Not many know that while Ashir is wearing many hats in the project, the woman who plays the love of his life in the movie is his real-life wife, Bushra. Doesn’t he feel that being too close to the project might ruin it rather than improve it? “My entire team and I live and breathe our film. Nothing is possible without a good team and I’m glad that I got to work with the best professionals who like me take up just one project at a time. As a writer and director I restrict myself to my roles and give complete freedom to other professionals to express their creativity. Imran Ali is an excellent DoP, beyond my role as a director I never interfered in his work. Similarly, Sahir Ali Bagga is a seasoned name in film music, he has composed the songs while Rahat Fateh Ali Khan has sung them. If you let the professionals do their work, your own work as a director becomes easy.”

Maalik is all set for an April 8 release, after the conclusion of the World T20. The film doesn’t have a major film star — only veteran TV actors Sajid Hasan, Farhan Ali Agha and Ehtisham Uddin in pivotal roles. When asked about his tendency to go for new faces, Ashir pointed out that most of the actors in Dhuaan were also newcomers. “A film doesn’t have actors — only characters. I always look for actors that would fit the character the best and when you do that, major and minor names don’t matter. Besides, having fresh faces adds to believability of the role. I think that the director doesn’t do casting, the story does and that’s what we tried to do with Maalik.”

Ashir is part of not one but two big-budget film productions set to be released in 2016 — besides playing the lead in Maalik, he is making a cameo appearance in Dr. Hassan Waqas Rana’s Yalghaar. “Working in Yalghaar is my affection for my decade-old friend, Doc. It was Dr. Rana’s Waar in 2013 that convinced me to go for the big screen with Maalik — we have been friends for a long time; while he keeps on saying that Dhuaan inspired him to writing, I tell him that Waar inspired me to do Maalik.”

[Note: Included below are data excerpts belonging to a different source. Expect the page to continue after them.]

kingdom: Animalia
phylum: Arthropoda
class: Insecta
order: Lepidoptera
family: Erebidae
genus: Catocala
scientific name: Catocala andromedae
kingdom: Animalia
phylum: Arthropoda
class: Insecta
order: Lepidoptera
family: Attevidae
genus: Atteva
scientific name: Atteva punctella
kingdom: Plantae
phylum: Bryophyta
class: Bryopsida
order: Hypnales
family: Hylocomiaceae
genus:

If Maalik becomes a hit, will Ashir stick to films or make a comeback on TV? “Maybe both, maybe neither. I don’t know I just follow my heart.” The bombastic one-liners of Maalik have already grabbed the audience’s attention — Maalik mulazim ko dhamki nahi, notice deta hai and Main Pakistan ka shehri, Pakistan ka Maalik hoon. “When you write from the heart, your words have conviction,” the real-life officer of the law concludes with yet another touching one-liner.